FROM PEOPLE TO ACCOUNT


Pada awalnya konsumen bertindak sebagai individu mereka harus bersentuhan dengan merek melalui dirinya secara langsung. Perkembangan teknologi kini merubah kebiasaan tersebut. Konsumen kini lebih bergantung kepada komputer dan akses internet. Konsumen dilanda stress ketika ketinggalan handphone lebih dari ketinggalan dompet. Melalui handphone tersebut individu lebih bisa menunjukan eksistensi diri, attensi , opini bahkan interkasi lebih menarik perhatian mereka melalui sosial media. Data personal kini dan pemberian informasi mengenai indentitas kini lebih mudah di akses, dibagikan dan lebih mencair.

Kondisi ini menyebabkan berkembangnya indentitas yang berlaku di dunia cyber dimana seseorang mengkomunikasikan dirinya melalui teks sehingga akan berpengaruh pada bagaimana mereka mengkomunikasikan dirinya secara virtual. Komunikasi tatap muka memungkinkan seseorang dapat diketahui identitasnya secara gender, ras, penampilan dan karakteristik yang melekat padanya namun di dunia virtual hal ini dapat dimanipulasi bahkan setiap orang boleh menjalankan identitas nya lebih dari satu dengan memiliki lebih jumlah account. Keadaan ini jelas terlihat ketika teknologi, internet dan komputer memberikan ruang bagi mereka untuk menyembunyikan identitas atau memanipulasi data seolah olah ada indentias ‘ front stage “ dan “ Back Stage” seperti yang dikonsepkan oleh Goffman. Dipanggung belakang lah setiap orang menyembunyikan personal identity  nya sedangkan yang ditampilkan di depan adalah identitas sosial nya (social identity) ( Gofman , 1968:29; tom Burns, 1992:88-89 dalam  Nasrullah, 2014; 143)

Identitas yang berada di depan ( front stage ) bisa dirubah sesuai dengan keinginan seperti secara individu anda adalah laki laki, berusia 41 tahun, bernama Indra dan ketika dibawa ke identitas social di dunia maya dirubah secara account menjadi Anisha _cute_seveteenth.  Bagi marketers hal ini menjadi situasi yang dilematik. Misalnya produk mereka ditujukan untuk wanita 17 tahun maka “ si indra” pun akan menjadi sasaran komunikasi mereka meskipun bukan target market potensial. Melihat situasi ini maka perlunya harmonisasi yang baik antara pemasaran di dunia maya di dukung juga dengan dunia nyata.
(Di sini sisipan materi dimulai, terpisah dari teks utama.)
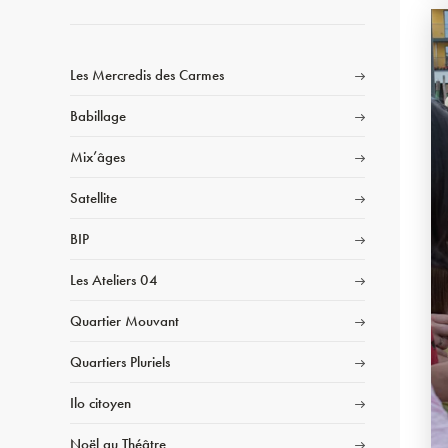
Les Mercredis des Carmes
Babillage
Mix’âges
Satellite
BIP
Les Ateliers 04
Quartier Mouvant
Quartiers Pluriels
Ilo citoyen
Noël au Théâtre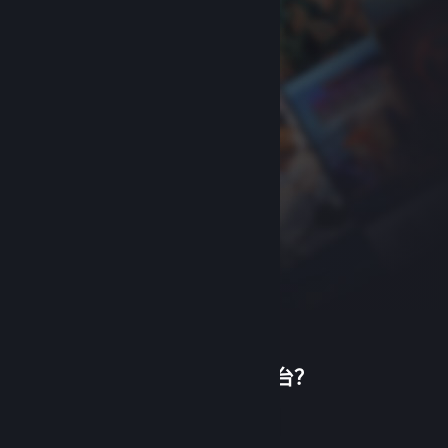
首次使用蒸汽平台？
关于蒸汽平台
|
退款政策
|
软件许可服务协议
|
个人信息保护政策
|
个人信息出境告知书
|
创建帐户
不良内容举报投诉
|
侵权投诉
|
家长监护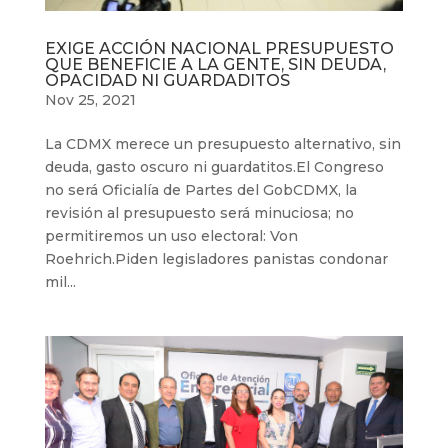
EXIGE ACCIÓN NACIONAL PRESUPUESTO
QUE BENEFICIE A LA GENTE, SIN DEUDA,
OPACIDAD NI GUARDADITOS
Nov 25, 2021
La CDMX merece un presupuesto alternativo, sin
deuda, gasto oscuro ni guardatitos.El Congreso
no será Oficialía de Partes del GobCDMX, la
revisión al presupuesto será minuciosa; no
permitiremos un uso electoral: Von
Roehrich.Piden legisladores panistas condonar
mil...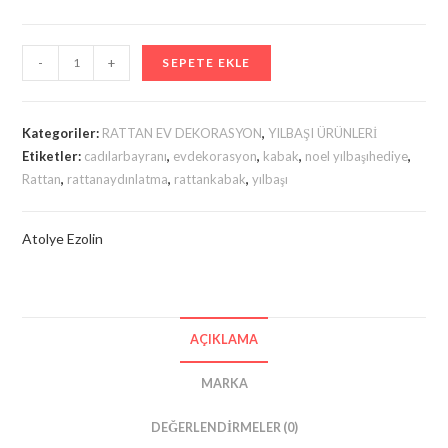
RATTAN
-
+
SEPETE EKLE
BAL
KABAĞI
FAYTON
Kategoriler:
RATTAN EV DEKORASYON
,
YILBAŞI ÜRÜNLERİ
adet
Etiketler:
cadılarbayranı
,
evdekorasyon
,
kabak
,
noel yılbaşıhediye
,
Rattan
,
rattanaydınlatma
,
rattankabak
,
yılbaşı
Atolye Ezolin
AÇIKLAMA
MARKA
DEĞERLENDIRMELER (0)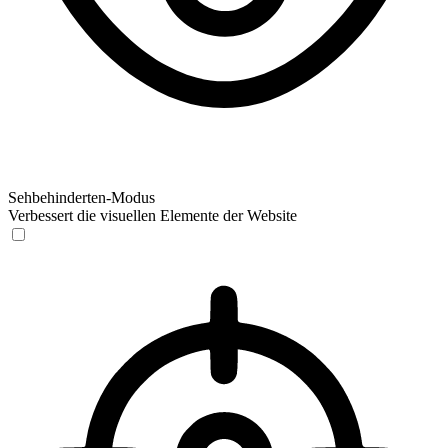
Sehbehinderten-Modus
Verbessert die visuellen Elemente der Website
Sehbehinderten-Modus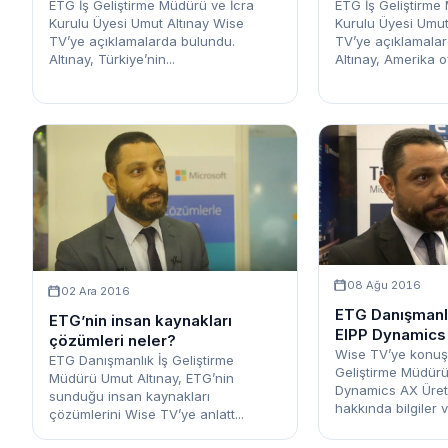
ETG İş Geliştirme Müdürü ve İcra
ETG İş Geliştirme
Kurulu Üyesi Umut Altınay Wise
Kurulu Üyesi Umut
TV’ye açıklamalarda bulundu.
TV’ye açıklamalar
Altınay, Türkiye’nin...
Altınay, Amerika ofi
08 Ağu 2016
02 Ara 2016
ETG Danışmanlı
ETG’nin insan kaynakları
EIPP Dynamics 
çözümleri neler?
Ortaklığı nedir
Wise TV’ye konuş
ETG Danışmanlık İş Geliştirme
Geliştirme Müdürü
Müdürü Umut Altınay, ETG’nin
Dynamics AX Üreti
sunduğu insan kaynakları
hakkında bilgiler ve
çözümlerini Wise TV’ye anlatt...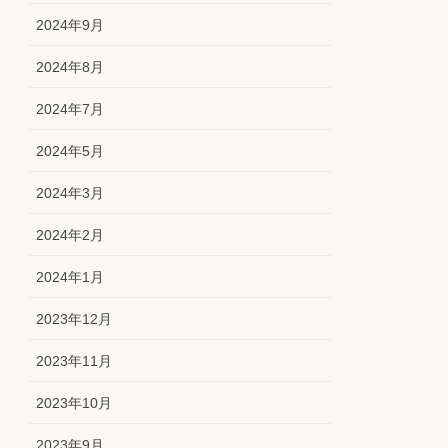
2024年9月
2024年8月
2024年7月
2024年5月
2024年3月
2024年2月
2024年1月
2023年12月
2023年11月
2023年10月
2023年9月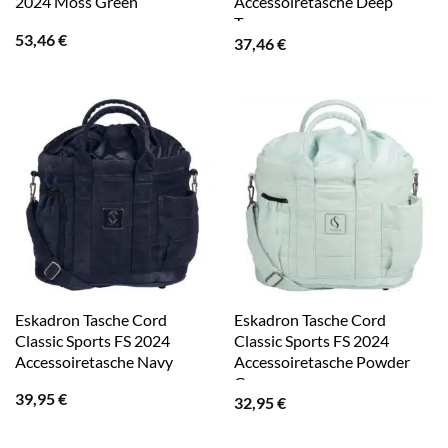
2024 Moss Green
Accessoiretasche Deep
Taupe
53,46
€
37,46
€
Eskadron Tasche Cord
Eskadron Tasche Cord
Classic Sports FS 2024
Classic Sports FS 2024
Accessoiretasche Navy
Accessoiretasche Powder
Green
39,95
€
32,95
€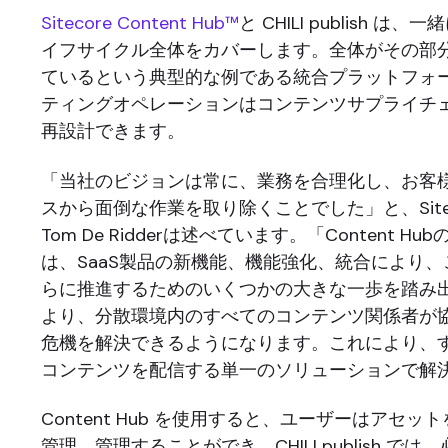
Sitecore Content Hub™
と CHILI publish 
イフサイクル全体をカバーします。全体がその部
ているという典型的な例である統合プラットフォ
ティングオペレーションはコンテンツサプライチ
再設計できます。
「当社のビジョンは常に、業務を合理化し、お客
スから面倒な作業を取り除くことでした」と、Sitec
Tom De Ridderは述べています。「Content Hu
は、SaaS製品の新機能、機能強化、統合により
らに推進するためのいくつかの大きな一歩を踏み
より、分散環境内のすべてのコンテンツ関係者が
危機を解決できるようになります。これにより、
コンテンツを配信する単一のソリューションで解
Content Hub を使用すると、ユーザーはアセ
管理、管理することができ、CHILI publish で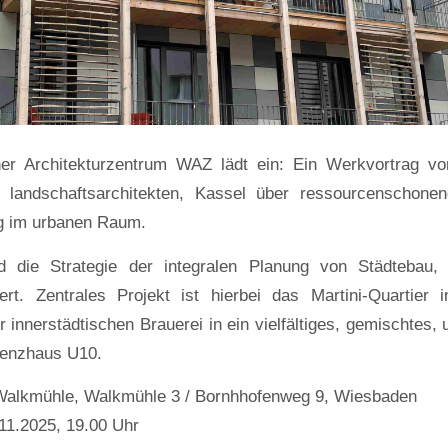
r Architekturzentrum WAZ lädt ein: Ein Werkvortrag vo
d landschaftsarchitekten, Kassel über ressourcenschon
g im urbanen Raum.
d die Strategie der integralen Planung von Städtebau, 
ert. Zentrales Projekt ist hierbei das Martini-Quartier
 innerstädtischen Brauerei in ein vielfältiges, gemischtes,
zienzhaus U10.
 Walkmühle, Walkmühle 3 / Bornhhofenweg 9, Wiesbaden
11.2025, 19.00 Uhr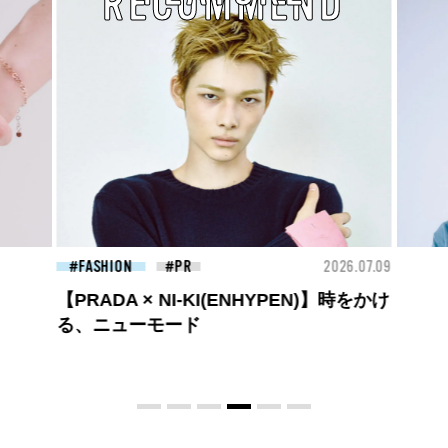
RECOMMEND
26.07.09
BEAUTY
2026.07.09
FAS
夏のパーマ、さらにあか抜け。N.（エヌ
ドット）のスタイリングアイテムで作る
旬ヘアのテクニックを、人気３サロンに
教わった！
Ini yang perlu menjadi perhatian para marketers dalam menghadapi indentitas audiencenya di dunia maya . Wood dan Smith 2004; 63-67 dalam Nasrullah , 2014; 145  memparkan 3 tipe identitas yakni :

 

 

  1. Real life identity

Menunjukan siapa sebenarnya individu tersebut

  1. Pseudomyty

Identitas asli mulai kabur dan bahkan menjadi palsu

  1. Anonymity

Bentuk baru identitas yang benar benar terpisah sehingga tidak bisa dirujuk kepada siapa identitas itu dimiliki.

Penerapan segmentasi dalam membuat  strategi marketing communication tentunya masih diperlukan sebagai upaya penentuan penyampaian pesan dengan benar , cara-cara memasarkan produk sesuai dengan kelas nya dan masih banyak lagi namun kini marketer perlu meluaskan komunikasi pemasaran melalui dunia cyber dan perlu diketahui bagaiman cara memperlakukan account tidak bisa sama dengan perlakuan secara people.